EU faces last-ditch talks over cloned cattle rules

European leaders face last-ditch talks to salvage proposals that could see the offspring of cloned cattle allowed into the food chain.



Member states have just two weeks to find a compromise on rules over the consumption of cloned cattle offspring, after the latest discussions to review EU rules on novel foods collapsed.


The review was launched in 2008 in an effort to find ways for new foods to reach the EU market faster and to encourage the development of food production techniques.


The latest talks failed at 4am on Thursday (17 March) after nine hours of debate failed to see the European Parliament and European Commission agree over clone offspring rules.

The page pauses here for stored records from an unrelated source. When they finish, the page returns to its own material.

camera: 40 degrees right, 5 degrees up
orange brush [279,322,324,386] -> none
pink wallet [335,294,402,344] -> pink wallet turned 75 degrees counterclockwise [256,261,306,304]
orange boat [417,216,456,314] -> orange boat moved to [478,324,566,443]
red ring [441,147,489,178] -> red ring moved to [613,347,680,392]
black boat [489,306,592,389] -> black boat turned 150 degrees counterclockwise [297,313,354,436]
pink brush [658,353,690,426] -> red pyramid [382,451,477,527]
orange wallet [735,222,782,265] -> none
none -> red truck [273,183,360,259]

Under EU rules, if the members fail to come to an agreement before 30 March the whole proposal would have to be scrapped.

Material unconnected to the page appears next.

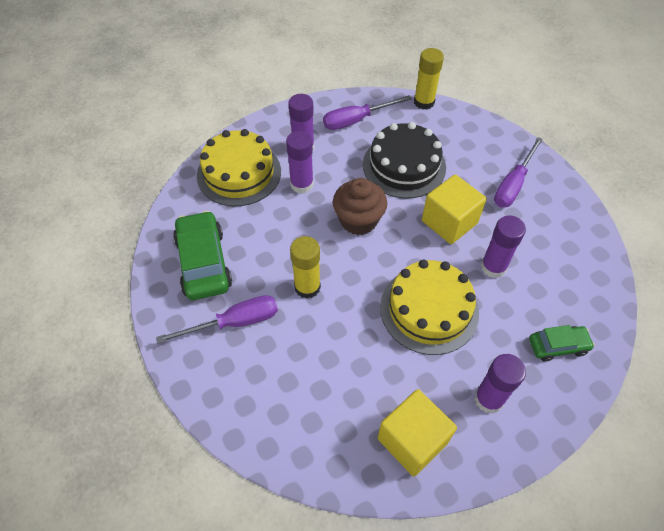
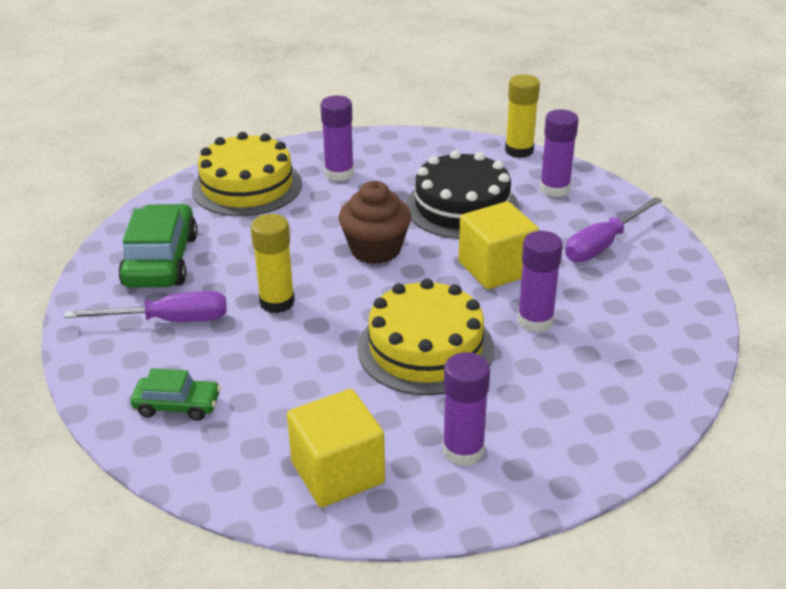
camera: 15 degrees right, 20 degrees down
purple glue stick [286,131,314,194] -> purple glue stick moved to [540,109,578,197]
purple screwdriver [323,95,412,130] -> none
green car [529,325,595,362] -> green car moved to [131,368,221,421]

The failure of the review could see the use and development of new foods – including cloning and the use of technologies such as nanotechnology – left in legal limbo.


A final round of talks are scheduled for 28 March, but the European Parliament’s rapporteur on the dossier, Dutch MEP Kartika Liotard, said the House would “not cave in at any price”.

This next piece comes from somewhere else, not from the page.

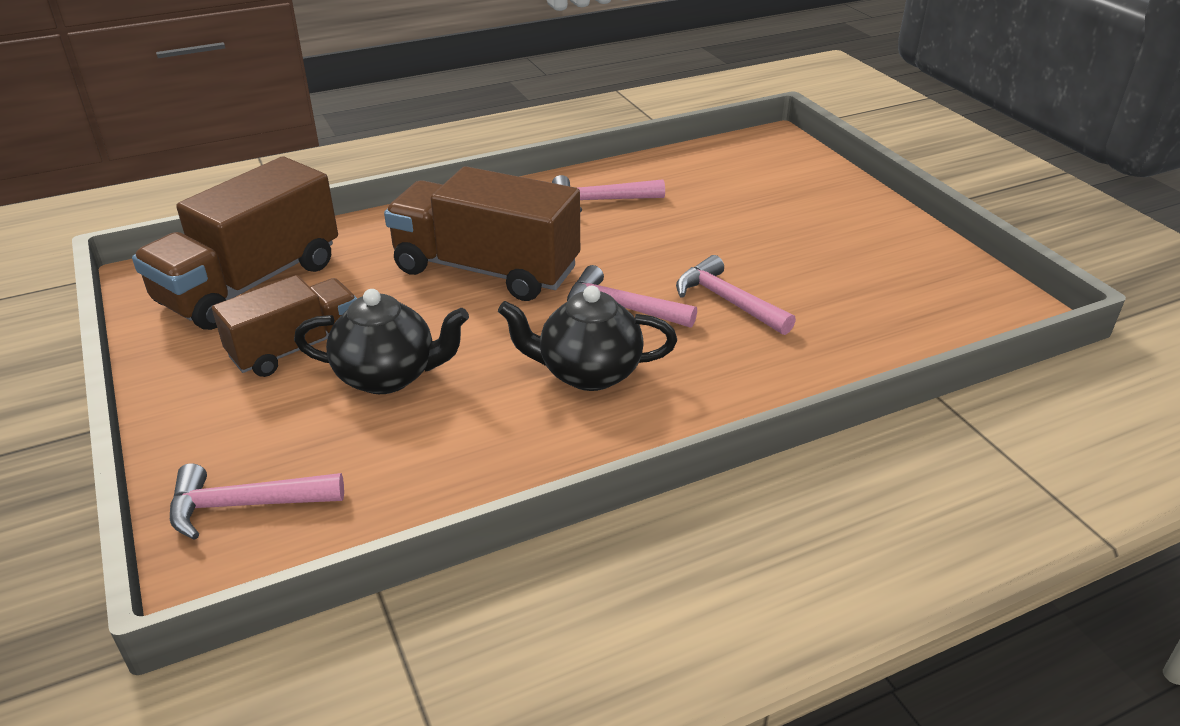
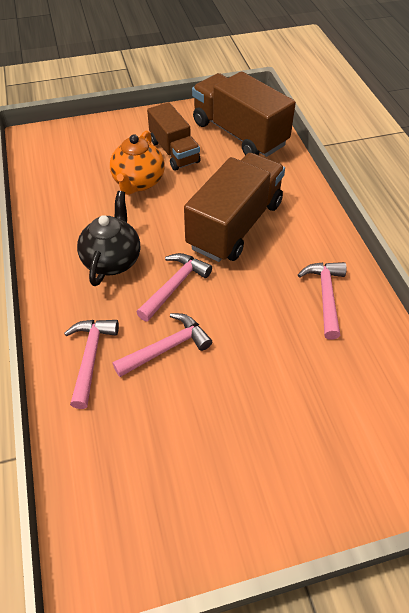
camera: 100 degrees right, 15 degrees up
pink hammer [170,463,344,540] -> pink hammer moved to [64,320,119,409]
black teapot [294,289,469,394] -> orange teapot [110,131,165,195]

Referring to latest research, which says that only 15% of EU citizens support animal cloning for food, Ms Liotard said the negotiations would only have a positive outcome “if the council moves towards consumers’ expectations on the issue of cloning”.


“If the position of the council and the commission remains exclusively tied to commercial trade interests, parliament won’t accept any deal,” she added.


But the European Council said that it had reasons to reject a ban on food obtained from the naturally-conceived offspring of clones.


It said the EU or countries outside it had systems for tracing the natural offspring of clones in the foodchain.


If restrictions on cloned cattle were put in place, Europe would be forced to reject imports of beef and dairy products from countries such as the US, provoking “retaliatory measures” on EU exports, which could cost millions of euros a year in lost trade.


“Such a ban would also mislead consumers, as there are already non-traceable offspring in the EU and foodstuff derived from them has already entered the food market [mainly via imports of US breeding material],” a European Council statement said.



Novel Foods Regulations



Current Novel Foods Regulation dates back to May 1997. It does not cover foods developed since then that use nanotechnology, or foods that are consumed outside the EU.


The European Commission adopted a legislative proposal to amend the current Novel Foods Regulation in January 2008. The aim was to allow “safe and innovative foods to reach the EU market faster” and to encourage the development of new types of food production techniques.


The regulation would create a centralised authorisation system to simplify and speed up the process of authorisation for novel foods. The European Food Safety Authority would carry out risk assessments for a novel food application and, if judged safe, the European Commission would then propose its authorisation.


Only novel foods included on the community list after assessment by the EFSA could be placed on the market.